Perhaps, though doubtful, this could be justified if it made any sense to have a “directive” or an “exhortation” to do this. But it doesn’t because Proposition 66 does not begin to solve the causes for death penalty delays in California.

There simply are not enough lawyers qualified to handle death penalty cases. As U.S. District Court Judge Cormac Carney noted, in California, on average it takes three to five years after a death judgment to appoint appellate counsel. As Justice Liu observed, “in April 2016, there were 49 capital defendants waiting for attorneys to be appointed for direct appeals and 360 capital defendants waiting for attorneys to be appointed for habeas corpus petitions. About half of those waiting for appointment of habeas counsel have been waiting for over 10 years.”

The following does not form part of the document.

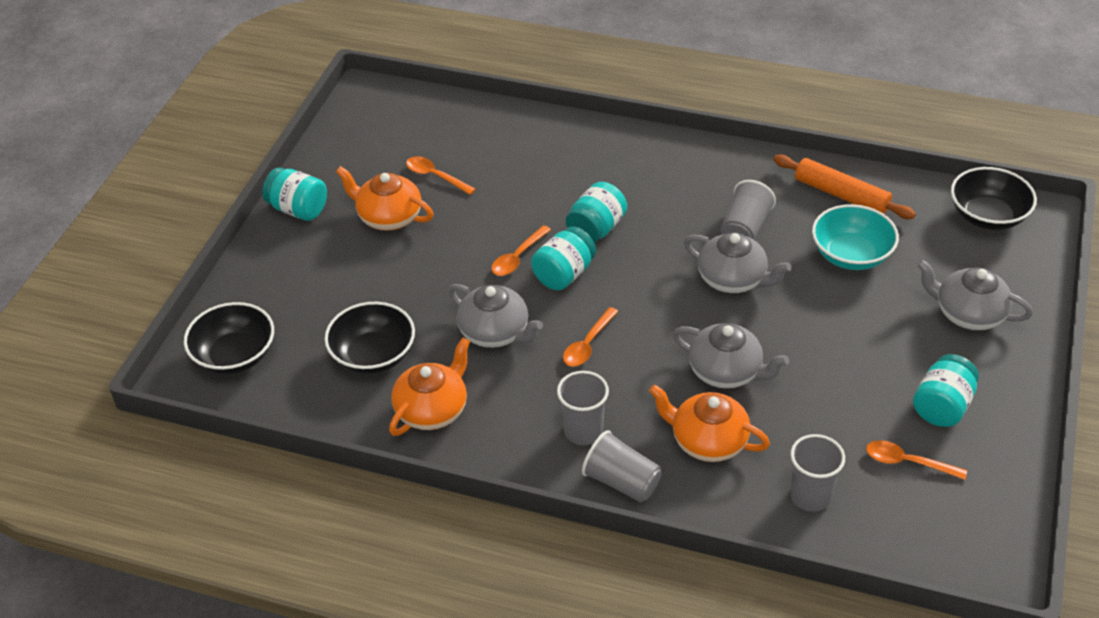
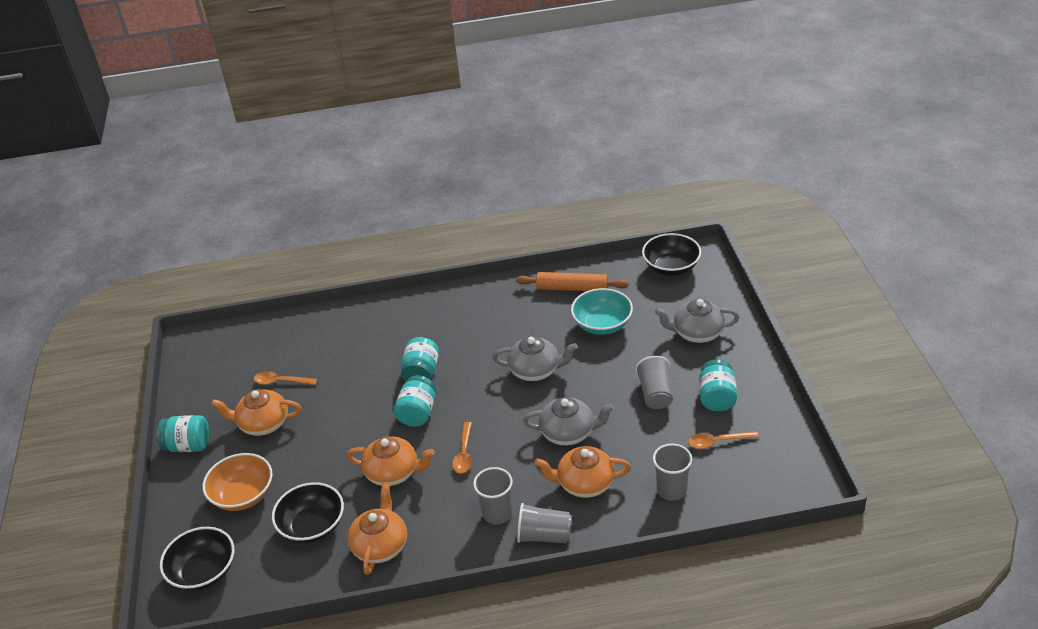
camera: 25 degrees left, 5 degrees down
(322, 289) = (243, 495): none -> orange bowl
(495, 332) = (393, 472): grey teapot -> orange teapot
(518, 257) = (377, 414): orange spoon -> none
(745, 228) = (522, 334): grey cup -> grey cup (655, 394)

Proposition 66 does nothing to solve this. Appointing lawyers who are not qualified to handle complex death cases serves no one’s interests.

Also, the structure of appellate review in death penalty cases – with review directly in the California Supreme Court – ensures lengthy proceedings. This process takes an average of 11.7 to 13.7 years after the trial court imposes a death sentence and many cases take much longer to resolve.

Proposition 66 does nothing to solve this either: It does not increase the number of courts hearing death penalty cases and the California Supreme Court cannot devote more time to these cases without neglecting its other constitutional responsibilities.

By not declaring Proposition 66 unconstitutional, the California Supreme Court has created great confusion. As Justice Mariano-Florentino Cuéllar explained in his dissent, the Court’s decision “by insisting the mandate be treated as both a mere ‘exhortation’ yet one ‘not empty’ of legal meaning – leaves in its wake grave uncertainty about the rules and standards the Judicial Council is supposed to adopt to render meaningful that exhortation.”

This will lead to litigation in each death penalty case about what to do about the five-year requirement, with courts making findings in every instance as to why it could not be met. Proposition 66 will be rendered meaningless on a case-by-case basis.

The death penalty is likely to remain for the foreseeable future. Prior to Nov. 8, I thought it might be eliminated in California by a voter initiative and by the U. S. Supreme Court once a more liberal justice replaced Antonin Scalia. But the voters rejected the initiative to abolish the death penalty and the election of Donald Trump means that there will not soon be a majority on the Supreme Court to declare the death penalty unconstitutional.

In confronting this reality, a society that has chosen to have the death penalty must do more to provide competent counsel and fair proceedings to ensure that we do not execute innocent individuals or those whose constitutional rights have been violated. The tragedy of Proposition 66 and the California Supreme Court’s decision is that they do nothing in this regard.